• [DOCUMENT SECTION]
-- BEGIN --
Overall though, since the Dobbs v. Jackson Women's Health Organization decision in June 2022, many voters have moved to the left on questions of abortion access, and the issue has risen in importance when it comes to voting decisions. Half of voters in a March tracking poll from KFF, a nonprofit focused on health policy, said they think the 2024 elections will have a "major impact" on access to abortion, and half of Democrats surveyed thought they will have a major impact on access to contraception. Twelve percent of all voters in that survey (including 17 percent of women ages 18 through 49) said abortion is the most important issue in determining their vote this year, while another 52 percent said it was "very important." A YouGov/The Economist poll from March 3-5 similarly found that 77 percent of U.S. adults said abortion was an important issue to them.
And Democrats have a clear advantage among abortion-motivated voters. Overall, voters in the KFF poll who ranked abortion as their most important issue preferred Biden over former President Donald Trump, and those who voted in 2020 chose Biden by nearly a two-to-one margin. The poll also found that 58 percent of Americans overall opposed a 16-week national abortion ban favored by some Republican groups.
Abortion access isn't just deciding votes, either — it's also helping determine how young people make other big life choices. Seventy-one percent of current and prospective college students said access to abortion was important in their enrollment decisions, and 80 percent preferred states with greater access, according to a Lumina Foundation/Gallup survey from last fall. For key groups of voters, including young voters, women and Democrats, access to reproductive health care, from abortion to IVF, may be a big motivator this fall.
—Monica Potts
Biden's low approval ratings have been an inescapable narrative of the 2024 election cycle, and the president's average approval rating in our tracker hit a new low of 37.4 percent on March 12. It's back up to 39.0 percent now, but Biden has been sitting just under 40 percent since November of last year.
But what about Biden's also-unpopular opponent, Trump? During his last year in office, Trump's approval ratings were underwater too, though not quite as badly as Biden's: In March 2020, his approval rating hovered in the low to mid-40s, ahead of a 46-percent peak in early April. Trump left office with around the same average approval rating as Biden's current mark, following a dip in the wake of the Jan. 6 insurrection.
But perhaps distance makes the heart grow fonder. A Suffolk University/USA Today poll earlier this month was the latest of several to find that more Americans (49 percent in this case) approve of how Trump did as president than they ever did during his presidency.
Unsurprisingly, opinions among Democrats and Republicans in this poll were polarized, but Trump enjoyed a notable job approval advantage among independent voters. That's concerning for Democrats since, according to exit polling, independents broke for Biden 54 percent to 41 percent in 2020. So while downballot Democrats haven't seemed to suffer from Biden's low approval ratings in contests since he took office, with the president back on the ballot, they'll surely be looking to remind that critical group of independent voters how they felt about Trump four years ago.
-- END --
• [EXERCISE 1] From the passage on abortion politics and presidential approval, list every poll or survey that is identified by the organizations behind it.
• [EXERCISE 2] In the passage on abortion politics and presidential approval, what percentage of Americans in the KFF poll opposed a 16-week national abortion ban?

• [MATERIAL]
-- BEGIN --
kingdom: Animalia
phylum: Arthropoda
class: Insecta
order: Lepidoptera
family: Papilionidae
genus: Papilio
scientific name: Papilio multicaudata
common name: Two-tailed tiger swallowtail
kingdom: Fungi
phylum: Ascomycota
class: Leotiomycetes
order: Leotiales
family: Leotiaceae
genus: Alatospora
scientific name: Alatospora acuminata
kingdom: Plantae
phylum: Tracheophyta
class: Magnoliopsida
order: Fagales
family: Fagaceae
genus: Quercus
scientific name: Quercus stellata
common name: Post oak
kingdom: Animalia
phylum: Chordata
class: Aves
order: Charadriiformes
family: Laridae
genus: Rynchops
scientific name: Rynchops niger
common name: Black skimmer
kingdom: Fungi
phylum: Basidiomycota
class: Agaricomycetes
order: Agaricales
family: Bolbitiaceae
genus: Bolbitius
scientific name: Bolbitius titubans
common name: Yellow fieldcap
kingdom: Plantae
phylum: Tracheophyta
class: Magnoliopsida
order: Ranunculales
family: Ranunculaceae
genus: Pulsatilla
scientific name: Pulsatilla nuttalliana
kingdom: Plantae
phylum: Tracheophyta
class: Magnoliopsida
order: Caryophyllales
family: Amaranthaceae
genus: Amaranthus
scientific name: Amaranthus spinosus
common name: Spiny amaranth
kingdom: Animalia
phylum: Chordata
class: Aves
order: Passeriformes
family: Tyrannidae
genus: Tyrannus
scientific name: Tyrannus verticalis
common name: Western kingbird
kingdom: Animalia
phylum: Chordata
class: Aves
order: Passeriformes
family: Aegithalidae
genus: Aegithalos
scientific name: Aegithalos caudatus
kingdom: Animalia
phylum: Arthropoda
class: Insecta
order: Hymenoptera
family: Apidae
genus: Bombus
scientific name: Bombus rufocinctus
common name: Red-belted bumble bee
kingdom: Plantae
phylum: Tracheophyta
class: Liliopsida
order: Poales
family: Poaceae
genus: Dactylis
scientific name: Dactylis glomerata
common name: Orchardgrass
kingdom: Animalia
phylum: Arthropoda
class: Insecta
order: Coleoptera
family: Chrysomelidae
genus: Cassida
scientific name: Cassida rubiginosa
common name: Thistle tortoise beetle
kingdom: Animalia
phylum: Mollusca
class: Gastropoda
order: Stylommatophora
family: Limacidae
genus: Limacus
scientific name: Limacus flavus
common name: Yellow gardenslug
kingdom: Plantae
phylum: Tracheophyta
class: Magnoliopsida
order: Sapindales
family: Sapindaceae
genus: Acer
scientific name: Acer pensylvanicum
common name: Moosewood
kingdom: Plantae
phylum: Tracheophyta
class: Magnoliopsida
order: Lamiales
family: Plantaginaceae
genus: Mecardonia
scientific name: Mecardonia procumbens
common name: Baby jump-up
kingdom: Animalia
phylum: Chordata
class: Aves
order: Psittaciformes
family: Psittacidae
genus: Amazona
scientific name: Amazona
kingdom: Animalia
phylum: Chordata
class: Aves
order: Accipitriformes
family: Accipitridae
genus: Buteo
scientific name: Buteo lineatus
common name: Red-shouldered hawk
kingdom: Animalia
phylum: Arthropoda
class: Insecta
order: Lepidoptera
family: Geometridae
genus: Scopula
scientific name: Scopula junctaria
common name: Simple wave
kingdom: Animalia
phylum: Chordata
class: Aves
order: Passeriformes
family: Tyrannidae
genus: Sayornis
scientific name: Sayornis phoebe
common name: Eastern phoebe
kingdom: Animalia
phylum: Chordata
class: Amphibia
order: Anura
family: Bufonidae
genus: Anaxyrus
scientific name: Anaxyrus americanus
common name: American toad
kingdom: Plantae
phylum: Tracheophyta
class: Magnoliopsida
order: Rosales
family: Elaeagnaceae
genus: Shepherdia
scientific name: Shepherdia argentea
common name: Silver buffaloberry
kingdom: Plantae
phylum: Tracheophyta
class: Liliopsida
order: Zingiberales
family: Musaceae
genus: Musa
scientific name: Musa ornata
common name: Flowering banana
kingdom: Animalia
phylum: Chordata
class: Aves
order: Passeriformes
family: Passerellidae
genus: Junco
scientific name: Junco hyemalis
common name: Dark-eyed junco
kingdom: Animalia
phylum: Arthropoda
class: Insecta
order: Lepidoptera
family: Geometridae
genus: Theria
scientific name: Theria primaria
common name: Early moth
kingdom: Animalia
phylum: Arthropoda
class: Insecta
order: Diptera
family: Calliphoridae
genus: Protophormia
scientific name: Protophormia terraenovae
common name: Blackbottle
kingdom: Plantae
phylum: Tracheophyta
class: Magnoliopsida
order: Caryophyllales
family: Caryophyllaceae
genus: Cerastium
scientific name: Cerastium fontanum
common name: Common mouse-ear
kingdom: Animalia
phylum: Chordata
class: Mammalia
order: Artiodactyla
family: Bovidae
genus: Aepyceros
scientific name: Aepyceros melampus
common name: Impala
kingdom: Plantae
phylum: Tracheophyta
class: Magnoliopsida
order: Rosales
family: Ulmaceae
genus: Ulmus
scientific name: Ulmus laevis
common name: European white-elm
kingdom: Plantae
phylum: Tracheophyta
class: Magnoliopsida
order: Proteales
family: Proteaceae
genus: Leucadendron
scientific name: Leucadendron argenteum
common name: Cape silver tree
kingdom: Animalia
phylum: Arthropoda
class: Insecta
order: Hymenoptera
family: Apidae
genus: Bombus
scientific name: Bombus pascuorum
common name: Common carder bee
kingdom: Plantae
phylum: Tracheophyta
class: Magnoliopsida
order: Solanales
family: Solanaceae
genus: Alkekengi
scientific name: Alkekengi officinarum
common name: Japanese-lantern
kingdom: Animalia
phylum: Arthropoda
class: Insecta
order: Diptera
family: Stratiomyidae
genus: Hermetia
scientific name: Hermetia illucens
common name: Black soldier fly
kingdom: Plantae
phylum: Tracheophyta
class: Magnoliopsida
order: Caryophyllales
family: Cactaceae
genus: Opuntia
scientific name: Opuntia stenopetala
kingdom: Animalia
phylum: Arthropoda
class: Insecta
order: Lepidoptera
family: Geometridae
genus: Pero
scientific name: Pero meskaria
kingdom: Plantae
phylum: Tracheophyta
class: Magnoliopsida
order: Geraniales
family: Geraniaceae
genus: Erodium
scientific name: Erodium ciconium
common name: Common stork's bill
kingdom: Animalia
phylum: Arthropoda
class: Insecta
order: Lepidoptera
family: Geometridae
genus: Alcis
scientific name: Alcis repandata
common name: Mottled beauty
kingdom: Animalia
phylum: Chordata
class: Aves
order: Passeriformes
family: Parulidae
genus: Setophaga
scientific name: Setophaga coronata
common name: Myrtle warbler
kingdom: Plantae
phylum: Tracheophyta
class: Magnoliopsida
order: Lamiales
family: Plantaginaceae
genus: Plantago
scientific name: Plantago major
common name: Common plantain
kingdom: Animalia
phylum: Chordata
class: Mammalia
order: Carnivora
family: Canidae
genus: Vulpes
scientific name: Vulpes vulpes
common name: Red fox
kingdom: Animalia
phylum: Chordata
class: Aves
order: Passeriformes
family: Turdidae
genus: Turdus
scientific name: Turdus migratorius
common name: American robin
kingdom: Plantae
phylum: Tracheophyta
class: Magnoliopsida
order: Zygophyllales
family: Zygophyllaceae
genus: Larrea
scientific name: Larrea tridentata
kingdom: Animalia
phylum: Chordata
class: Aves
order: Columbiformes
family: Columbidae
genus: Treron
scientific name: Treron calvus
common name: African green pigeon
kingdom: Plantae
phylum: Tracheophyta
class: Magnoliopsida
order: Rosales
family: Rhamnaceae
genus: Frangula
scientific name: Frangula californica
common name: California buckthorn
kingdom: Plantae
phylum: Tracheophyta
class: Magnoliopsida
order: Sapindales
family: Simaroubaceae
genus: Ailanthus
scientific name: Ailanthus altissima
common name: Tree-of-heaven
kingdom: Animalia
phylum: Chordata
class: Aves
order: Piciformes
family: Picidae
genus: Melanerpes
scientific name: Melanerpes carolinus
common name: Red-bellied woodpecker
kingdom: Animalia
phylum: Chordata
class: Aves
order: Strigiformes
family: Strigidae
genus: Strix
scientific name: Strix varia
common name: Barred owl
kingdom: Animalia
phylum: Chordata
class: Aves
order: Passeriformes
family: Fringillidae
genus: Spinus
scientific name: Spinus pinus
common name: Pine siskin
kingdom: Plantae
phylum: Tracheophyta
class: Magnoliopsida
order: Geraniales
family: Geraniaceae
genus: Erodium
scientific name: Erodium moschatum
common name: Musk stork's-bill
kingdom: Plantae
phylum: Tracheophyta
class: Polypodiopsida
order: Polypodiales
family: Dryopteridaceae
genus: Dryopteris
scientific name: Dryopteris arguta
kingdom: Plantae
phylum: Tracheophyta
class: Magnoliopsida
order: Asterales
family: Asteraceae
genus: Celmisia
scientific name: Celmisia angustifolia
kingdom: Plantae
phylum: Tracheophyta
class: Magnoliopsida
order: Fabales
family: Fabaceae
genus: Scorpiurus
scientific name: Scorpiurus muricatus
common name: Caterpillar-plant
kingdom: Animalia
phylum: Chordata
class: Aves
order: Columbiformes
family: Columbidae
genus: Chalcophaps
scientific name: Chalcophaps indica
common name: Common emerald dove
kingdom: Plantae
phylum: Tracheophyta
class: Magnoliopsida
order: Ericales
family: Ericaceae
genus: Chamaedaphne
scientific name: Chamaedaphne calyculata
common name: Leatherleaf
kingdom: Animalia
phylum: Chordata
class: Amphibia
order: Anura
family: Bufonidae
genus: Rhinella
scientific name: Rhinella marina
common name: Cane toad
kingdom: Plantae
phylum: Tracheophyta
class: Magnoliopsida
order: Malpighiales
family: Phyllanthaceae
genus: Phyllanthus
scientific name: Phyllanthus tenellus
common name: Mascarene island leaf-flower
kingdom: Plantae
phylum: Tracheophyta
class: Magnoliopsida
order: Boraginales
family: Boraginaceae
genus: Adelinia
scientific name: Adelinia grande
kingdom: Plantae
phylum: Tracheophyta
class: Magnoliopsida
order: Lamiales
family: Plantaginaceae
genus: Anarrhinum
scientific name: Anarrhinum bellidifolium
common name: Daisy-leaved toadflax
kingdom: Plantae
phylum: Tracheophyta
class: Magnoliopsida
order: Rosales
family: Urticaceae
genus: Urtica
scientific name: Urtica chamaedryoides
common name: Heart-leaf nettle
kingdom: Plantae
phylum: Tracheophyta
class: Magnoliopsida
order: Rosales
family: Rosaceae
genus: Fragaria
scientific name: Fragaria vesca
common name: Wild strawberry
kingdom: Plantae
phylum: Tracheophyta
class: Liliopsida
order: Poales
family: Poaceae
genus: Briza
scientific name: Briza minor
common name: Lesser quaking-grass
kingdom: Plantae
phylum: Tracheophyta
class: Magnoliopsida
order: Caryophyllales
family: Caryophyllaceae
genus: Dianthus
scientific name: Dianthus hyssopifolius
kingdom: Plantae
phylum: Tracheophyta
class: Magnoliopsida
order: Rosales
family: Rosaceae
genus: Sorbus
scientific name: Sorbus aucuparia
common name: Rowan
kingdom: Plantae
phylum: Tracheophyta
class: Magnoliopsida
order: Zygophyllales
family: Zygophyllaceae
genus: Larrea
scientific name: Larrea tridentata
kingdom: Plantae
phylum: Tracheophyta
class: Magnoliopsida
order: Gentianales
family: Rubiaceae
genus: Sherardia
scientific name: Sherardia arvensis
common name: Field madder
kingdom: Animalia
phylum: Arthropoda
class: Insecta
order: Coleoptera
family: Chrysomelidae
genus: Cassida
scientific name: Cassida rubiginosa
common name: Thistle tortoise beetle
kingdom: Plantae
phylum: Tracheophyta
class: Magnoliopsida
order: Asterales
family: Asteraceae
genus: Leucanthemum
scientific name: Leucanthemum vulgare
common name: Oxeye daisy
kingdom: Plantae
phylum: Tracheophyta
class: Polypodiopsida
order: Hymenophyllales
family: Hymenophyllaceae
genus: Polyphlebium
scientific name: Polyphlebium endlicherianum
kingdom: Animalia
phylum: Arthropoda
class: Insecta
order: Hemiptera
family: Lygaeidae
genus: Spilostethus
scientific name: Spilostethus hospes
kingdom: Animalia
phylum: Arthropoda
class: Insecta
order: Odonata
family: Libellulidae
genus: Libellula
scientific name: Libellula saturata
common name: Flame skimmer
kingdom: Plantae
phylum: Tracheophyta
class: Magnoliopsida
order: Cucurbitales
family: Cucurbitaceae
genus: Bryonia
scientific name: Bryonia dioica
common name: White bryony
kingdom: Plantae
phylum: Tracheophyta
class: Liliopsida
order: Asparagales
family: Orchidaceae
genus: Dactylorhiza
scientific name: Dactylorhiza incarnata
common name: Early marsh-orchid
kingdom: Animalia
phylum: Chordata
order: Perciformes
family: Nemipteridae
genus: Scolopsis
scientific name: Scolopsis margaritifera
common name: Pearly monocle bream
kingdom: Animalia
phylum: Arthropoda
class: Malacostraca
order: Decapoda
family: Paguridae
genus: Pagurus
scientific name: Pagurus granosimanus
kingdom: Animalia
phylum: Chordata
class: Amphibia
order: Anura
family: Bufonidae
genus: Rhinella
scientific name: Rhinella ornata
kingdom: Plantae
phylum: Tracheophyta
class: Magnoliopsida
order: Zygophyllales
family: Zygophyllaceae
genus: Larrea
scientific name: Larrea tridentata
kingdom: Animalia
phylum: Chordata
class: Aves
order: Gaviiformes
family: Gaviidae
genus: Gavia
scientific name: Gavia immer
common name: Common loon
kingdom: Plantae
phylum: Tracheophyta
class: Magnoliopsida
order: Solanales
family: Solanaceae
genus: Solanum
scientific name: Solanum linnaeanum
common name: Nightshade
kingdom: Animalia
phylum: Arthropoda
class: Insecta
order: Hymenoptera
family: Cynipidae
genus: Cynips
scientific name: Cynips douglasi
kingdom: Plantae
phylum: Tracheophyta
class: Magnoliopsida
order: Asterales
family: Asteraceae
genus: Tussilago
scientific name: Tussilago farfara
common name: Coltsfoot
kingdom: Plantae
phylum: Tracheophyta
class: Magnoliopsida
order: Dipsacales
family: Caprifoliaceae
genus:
-- END --
• [EXPECTED OUTPUT 1]
- KFF tracking poll (March)
- YouGov/The Economist poll (March 3-5)
- Lumina Foundation/Gallup survey (last fall)
- Suffolk University/USA Today poll (earlier this month)

• [EXPECTED OUTPUT 2] 58 percent